● Directions for this task
Lines in the listing below that hold "tissue" are the ones to copy.
BEGIN
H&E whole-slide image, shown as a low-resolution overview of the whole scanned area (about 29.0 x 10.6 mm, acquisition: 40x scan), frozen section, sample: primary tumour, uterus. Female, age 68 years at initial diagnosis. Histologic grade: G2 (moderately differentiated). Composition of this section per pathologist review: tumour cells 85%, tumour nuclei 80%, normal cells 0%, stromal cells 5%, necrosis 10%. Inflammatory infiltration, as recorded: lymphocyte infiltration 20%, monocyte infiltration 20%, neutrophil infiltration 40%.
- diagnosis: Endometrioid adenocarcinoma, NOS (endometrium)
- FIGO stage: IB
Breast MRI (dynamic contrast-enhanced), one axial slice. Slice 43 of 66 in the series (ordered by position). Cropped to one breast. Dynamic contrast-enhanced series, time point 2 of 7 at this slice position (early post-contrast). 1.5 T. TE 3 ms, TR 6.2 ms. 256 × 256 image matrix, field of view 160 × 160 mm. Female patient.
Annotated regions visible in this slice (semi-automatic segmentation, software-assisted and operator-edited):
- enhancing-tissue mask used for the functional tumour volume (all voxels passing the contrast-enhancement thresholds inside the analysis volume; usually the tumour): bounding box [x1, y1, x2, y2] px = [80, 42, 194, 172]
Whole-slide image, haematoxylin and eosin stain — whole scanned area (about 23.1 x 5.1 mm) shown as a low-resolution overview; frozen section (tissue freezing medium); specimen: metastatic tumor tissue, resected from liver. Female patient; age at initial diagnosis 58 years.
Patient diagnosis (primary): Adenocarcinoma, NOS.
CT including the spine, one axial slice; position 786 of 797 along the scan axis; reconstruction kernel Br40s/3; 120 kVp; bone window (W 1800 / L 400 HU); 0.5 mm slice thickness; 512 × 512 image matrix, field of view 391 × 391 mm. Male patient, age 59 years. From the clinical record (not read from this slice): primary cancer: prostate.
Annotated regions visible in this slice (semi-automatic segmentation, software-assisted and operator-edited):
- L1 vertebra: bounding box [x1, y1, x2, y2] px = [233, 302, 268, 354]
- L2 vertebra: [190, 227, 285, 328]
END
● Output
- enhancing-tissue mask used for the functional tumour volume (all voxels passing the contrast-enhancement thresholds inside the analysis volume; usually the tumour): bounding box [x1, y1, x2, y2] px = [80, 42, 194, 172]
Whole-slide image, haematoxylin and eosin stain — whole scanned area (about 23.1 x 5.1 mm) shown as a low-resolution overview; frozen section (tissue freezing medium); specimen: metastatic tumor tissue, resected from liver. Female patient; age at initial diagnosis 58 years.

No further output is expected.